Thanks for the quick response, anav.
1. I had been over this doc as well as several other howtos, config examples across the internet. I'm pretty sure I had gotten the VLAN config muddled during the course. I did, at one point, have a configuration that did include the/a bridge as a tagged port for the VLANs I was trying to create. Problem was, obviously, I had misconfiguration(s) at that point in time.
2. Very basic at the moment:
ISP modem->RB4011
Ether1: WAN
Ether2: Laptop on dock on default LAN. Wifi also used.
Ether3: Nighthawk wifi router. (currently just plugged in there doing NAT. It has AP mode available...). Will VLAN this as well, at some point.
2 laptops that will eventually need other resources
1 laptop that will need Internet Only
1 smart TVs that needs Internet Only (for the time being)

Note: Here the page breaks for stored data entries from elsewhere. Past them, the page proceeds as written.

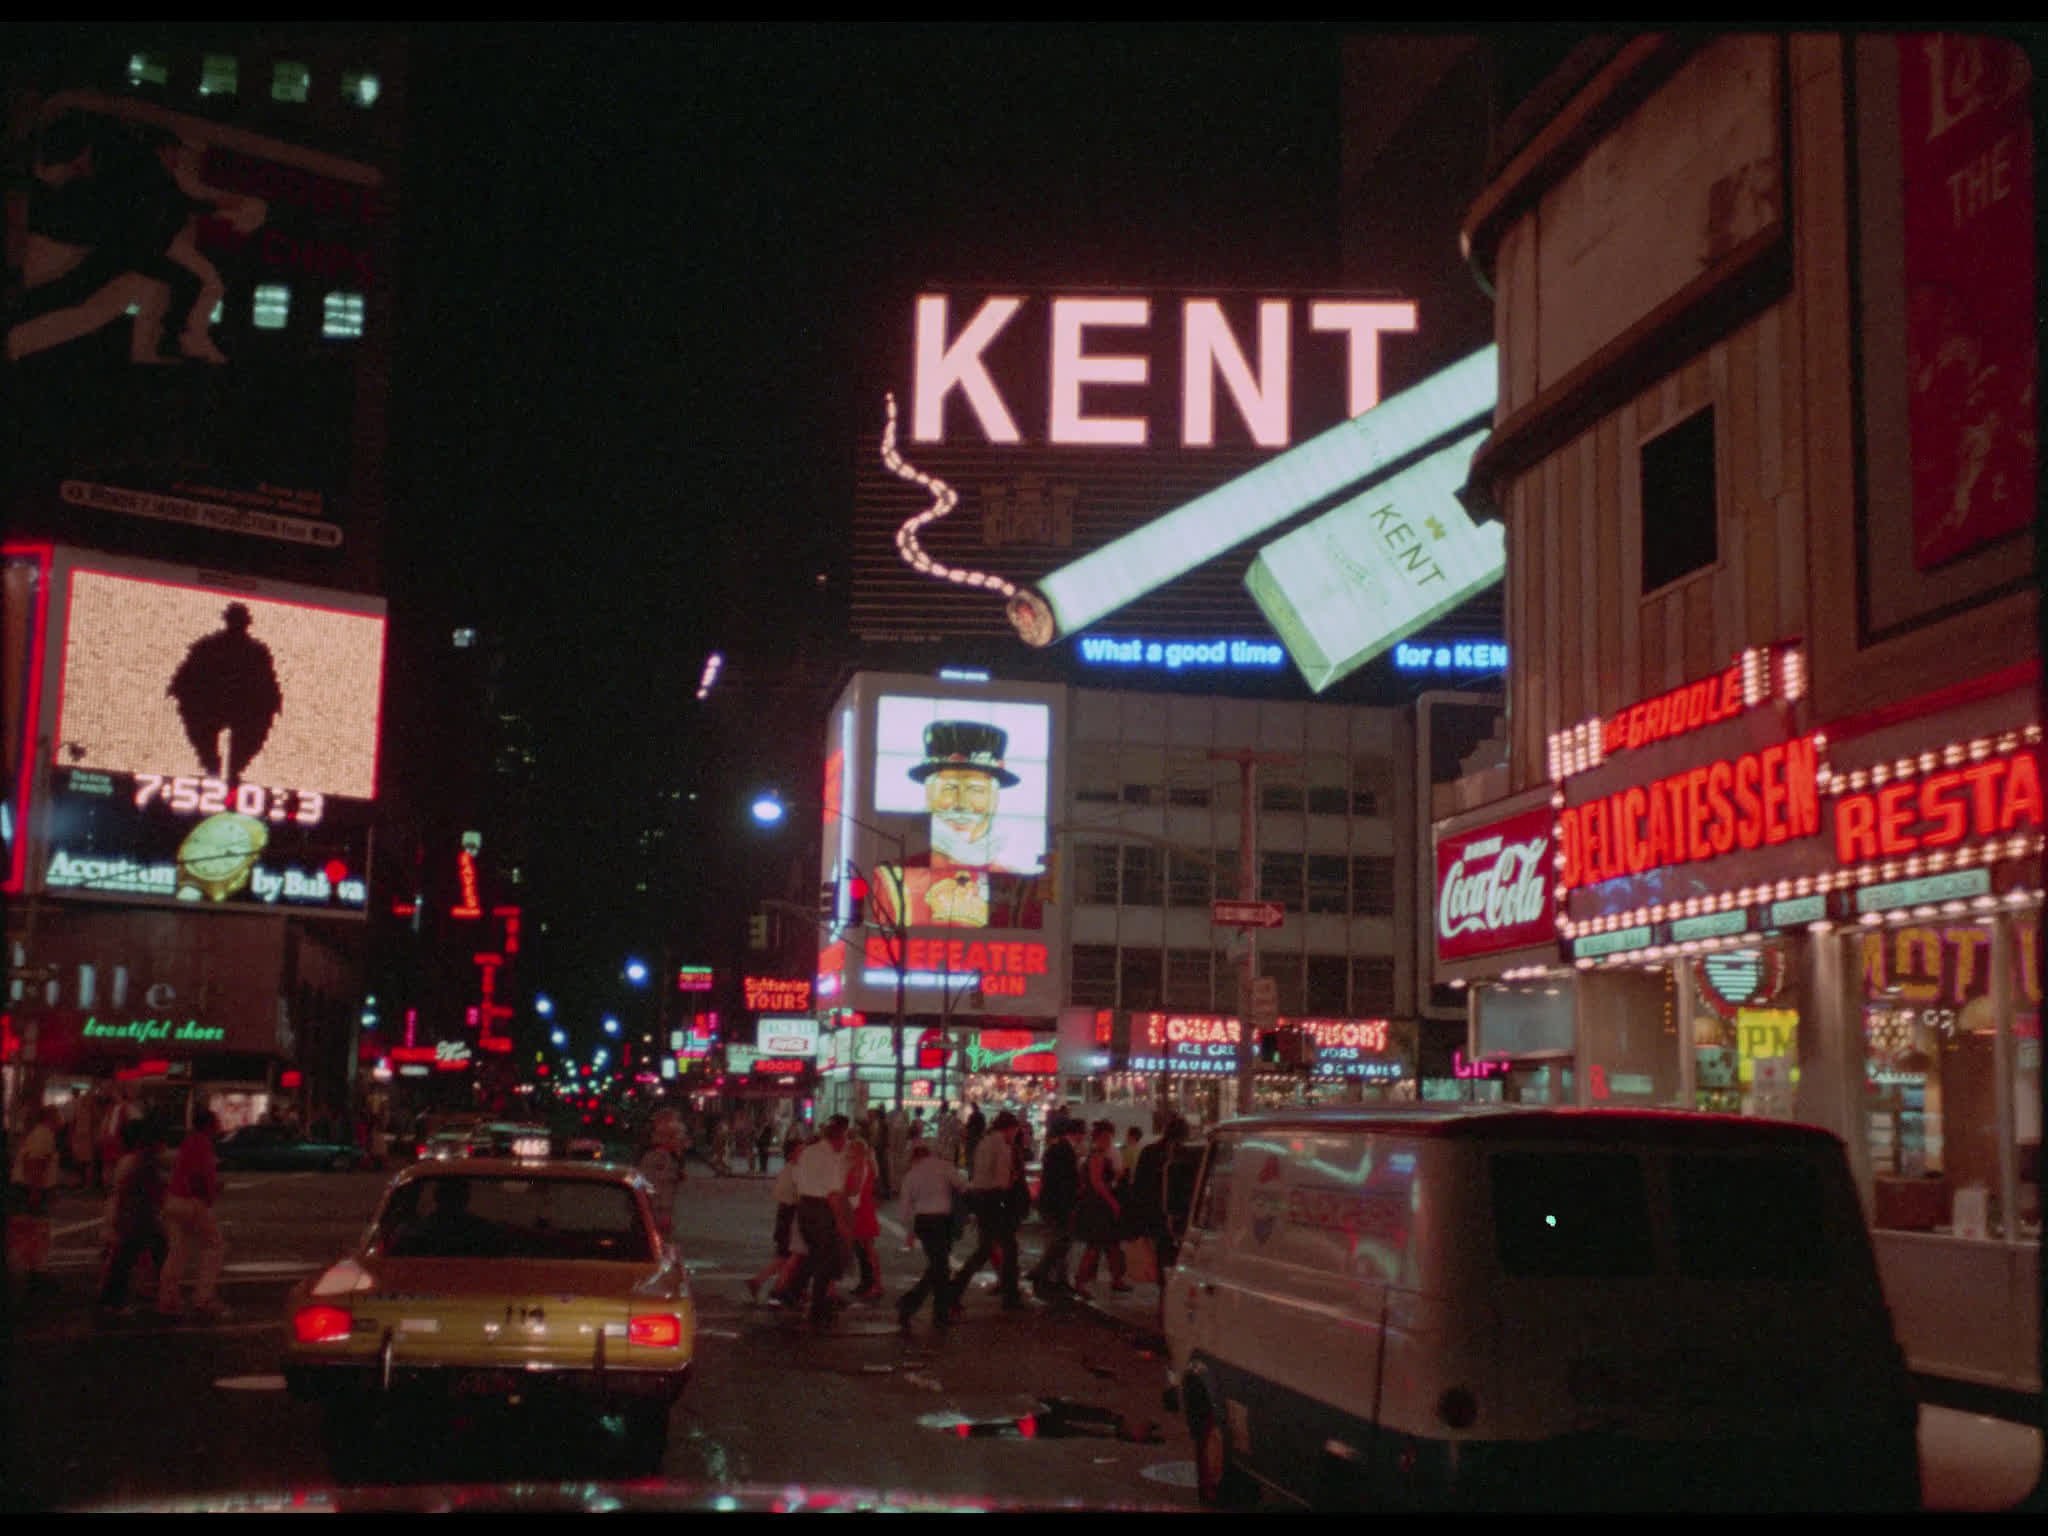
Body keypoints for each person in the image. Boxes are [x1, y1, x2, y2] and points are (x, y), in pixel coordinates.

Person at [868, 720, 1045, 930]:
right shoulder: (892, 880)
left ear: (994, 799)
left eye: (976, 790)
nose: (961, 804)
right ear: (929, 795)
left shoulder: (1021, 888)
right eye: (949, 788)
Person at [775, 1115, 852, 1327]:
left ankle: (792, 1291)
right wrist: (841, 1222)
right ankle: (818, 1306)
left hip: (804, 1207)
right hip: (821, 1209)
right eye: (844, 1139)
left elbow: (798, 1179)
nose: (845, 1144)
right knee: (826, 1258)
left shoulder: (808, 1152)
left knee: (812, 1255)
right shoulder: (830, 1159)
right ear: (838, 1139)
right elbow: (834, 1194)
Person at [950, 1110, 1025, 1313]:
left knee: (986, 1248)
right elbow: (1002, 1181)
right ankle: (1010, 1297)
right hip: (995, 1199)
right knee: (1007, 1247)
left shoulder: (985, 1142)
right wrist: (1013, 1181)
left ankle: (955, 1290)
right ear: (1010, 1129)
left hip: (980, 1197)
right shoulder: (1002, 1146)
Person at [159, 1109, 227, 1319]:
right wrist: (212, 1193)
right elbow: (203, 1175)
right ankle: (203, 1298)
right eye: (216, 1122)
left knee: (177, 1251)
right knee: (214, 1245)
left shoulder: (188, 1142)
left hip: (173, 1200)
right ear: (209, 1125)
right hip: (192, 1202)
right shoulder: (203, 1144)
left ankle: (168, 1300)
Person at [97, 1119, 168, 1317]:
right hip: (135, 1217)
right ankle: (114, 1300)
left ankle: (150, 1292)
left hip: (136, 1217)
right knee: (126, 1259)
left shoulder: (132, 1160)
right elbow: (130, 1191)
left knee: (132, 1258)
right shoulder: (138, 1161)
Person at [895, 1137, 965, 1334]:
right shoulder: (943, 1166)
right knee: (939, 1267)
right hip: (942, 1221)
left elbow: (904, 1210)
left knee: (938, 1266)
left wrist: (909, 1232)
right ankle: (927, 1308)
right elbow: (962, 1185)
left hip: (923, 1222)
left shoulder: (911, 1175)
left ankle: (928, 1309)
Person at [1127, 1117, 1189, 1293]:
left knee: (1161, 1253)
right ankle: (1169, 1288)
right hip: (1175, 1211)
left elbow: (1138, 1185)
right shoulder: (1184, 1154)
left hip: (1154, 1211)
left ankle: (1164, 1288)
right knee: (1171, 1253)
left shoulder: (1149, 1151)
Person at [1074, 1120, 1130, 1295]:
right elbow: (1098, 1183)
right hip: (1099, 1206)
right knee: (1096, 1245)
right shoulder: (1097, 1156)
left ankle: (1116, 1279)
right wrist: (1113, 1203)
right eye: (1106, 1138)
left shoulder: (1094, 1155)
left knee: (1110, 1244)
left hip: (1096, 1203)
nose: (1108, 1141)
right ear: (1098, 1138)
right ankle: (1080, 1282)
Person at [1029, 1117, 1084, 1298]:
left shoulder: (1058, 1149)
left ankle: (1057, 1278)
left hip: (1052, 1202)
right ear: (1076, 1133)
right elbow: (1064, 1182)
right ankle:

A couple smart phones need Internet Only
SOLUTION
Removing all vestiges of my attempts at those vlans, I adding VLAN50 and VLAN60 using the default bridge in the following manner.(Example below was for VLAN60. Some notes):
#Set physical interface pvid
/interface bridge port
set bridge=bridge interface=ether6 pvid=60
numbers: 3 ##<--the interface number listed by ROS can be seen with the "print" command
print #verify that ether6 has PVID 60
#L3 switching so Bridge must be a tagged member. NOTE: because of warning "dynamic...
#cannot be set. Had to use Winbox to add tagged entry to bridge interface, apply, remove tagged entry and apply,
#then the command succeeded. Not the most refined solution, but it worked.
/interface bridge vlan
set bridge=bridge tagged=bridge [find vlan-ids=60]
#IP addressing
/interface vlan add interface=bridge name=VLAN60 vlan-id=60
/ip address add address=192.168.60.1/24 interface=VLAN60
#IP Services (DHCP to VLAN)
/ip pool add name=VLAN60 ranges=192.168.60.2-192.168.60.254
/ip dhcp-server add address-pool=VLAN60 interface=VLAN60 name=VLAN60 disabled=no
/ip dhcp-server network add address=192.168.60.0/24 gateway=192.168.60.1
Regarding IPv6,
I'm not really sure what I'm needing and what I'm not needing. Laptops and some devices have the IPv6 protocol running and addresses listed locally. Pretty sure I don't need to be running a dhcp6 server though.
Any input and recommendations are quite welcome.